Around the time the Panthers were founded, veteran black socialist Bayard Rustin broke with his pacifist comrades over the American war in Vietnam and Rustin’s support for the administration prosecuting it. “You don’t understand power,” he told them. “You guys can’t deliver a single pint of milk to the kids in Harlem, and Lyndon Johnson can.” The Panthers’ “dual power” was an attempt to avoid this choice between impotence and complicity, by developing the capacity to deliver milk independently of the warfare-welfare state. The most difficult question thrown up by any such strategy is whether and when to mount a direct challenge to the existing authorities. How did patient organizing mesh with the desperate bravado of Newton’s catchphrase “revolutionary suicide”? How did the Panthers envision the transition from community programs and Police Patrols to a socialist revolution? The reticence of Black Against Empire offers little help in thinking through these issues.
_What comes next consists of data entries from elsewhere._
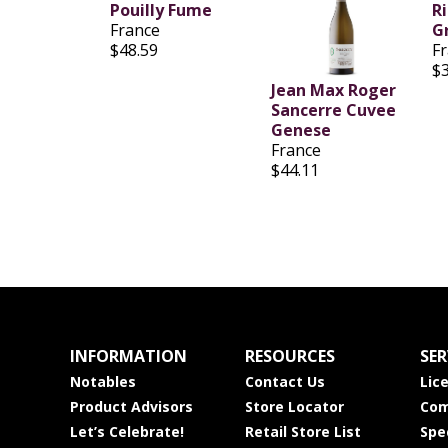
Pouilly Fume
R
France
Gr
$48.59
F
$
Jean Max Roger
Sancerre Cuvee
Genese
France
$44.11
INFORMATION
RESOURCES
SER
Notables
Contact Us
Lic
Product Advisors
Store Locator
Com
Let’s Celebrate!
Retail Store List
Spe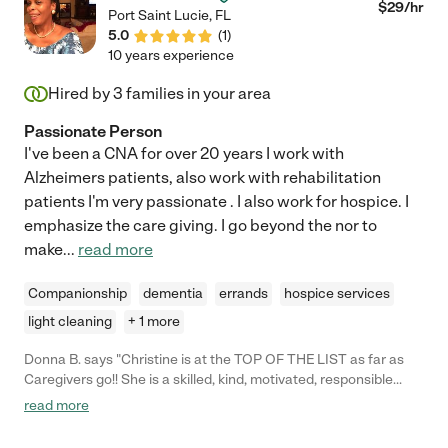
$
29
/hr
Port Saint Lucie
,
FL
5.0
(
1
)
10 years experience
Hired by
3
families in your area
Passionate Person
I've been a CNA for over 20 years I work with
Alzheimers patients, also work with rehabilitation
patients I'm very passionate . I also work for hospice. I
emphasize the care giving. I go beyond the nor to
make
...
read more
Companionship
dementia
errands
hospice services
light cleaning
+ 1 more
Donna B. says "Christine is at the TOP OF THE LIST as far as
Caregivers go!! She is a skilled, kind, motivated, responsible
caregiver to my mom and her little poodle, Happy. She keeps my
read more
mom safe, clean, and happy. She even gets my mom exercising,
which is a challenge. She is also excellent at cooking healthy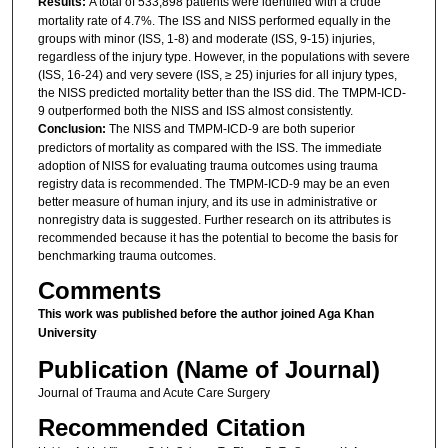
Results:
A total of 533,898 patients were identified with a crude
mortality rate of 4.7%. The ISS and NISS performed equally in the
groups with minor (ISS, 1-8) and moderate (ISS, 9-15) injuries,
regardless of the injury type. However, in the populations with severe
(ISS, 16-24) and very severe (ISS, ≥ 25) injuries for all injury types,
the NISS predicted mortality better than the ISS did. The TMPM-ICD-
9 outperformed both the NISS and ISS almost consistently.
Conclusion:
The NISS and TMPM-ICD-9 are both superior
predictors of mortality as compared with the ISS. The immediate
adoption of NISS for evaluating trauma outcomes using trauma
registry data is recommended. The TMPM-ICD-9 may be an even
better measure of human injury, and its use in administrative or
nonregistry data is suggested. Further research on its attributes is
recommended because it has the potential to become the basis for
benchmarking trauma outcomes.
Comments
This work was published before the author joined Aga Khan
University
Publication (Name of Journal)
Journal of Trauma and Acute Care Surgery
Recommended Citation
According to survey research conducted by political scientist Michael C. Dawson in the mid-1990s, “a large majority of African-Americans still would have supported a clear majority” of the Panthers’ foundational Ten-Point Program. The enactment of these demands—including full employment or a guaranteed income, and the abolition of police brutality and mass incarceration—are just as compelling now as in 1966, though it is perhaps even harder to imagine how they would come into being. Future movements fighting on behalf of such goals will eventually face some of the questions the Panthers faced. If adequate solutions remain elusive, the problems themselves might emerge more clearly from frank and critical history than from defensive elision.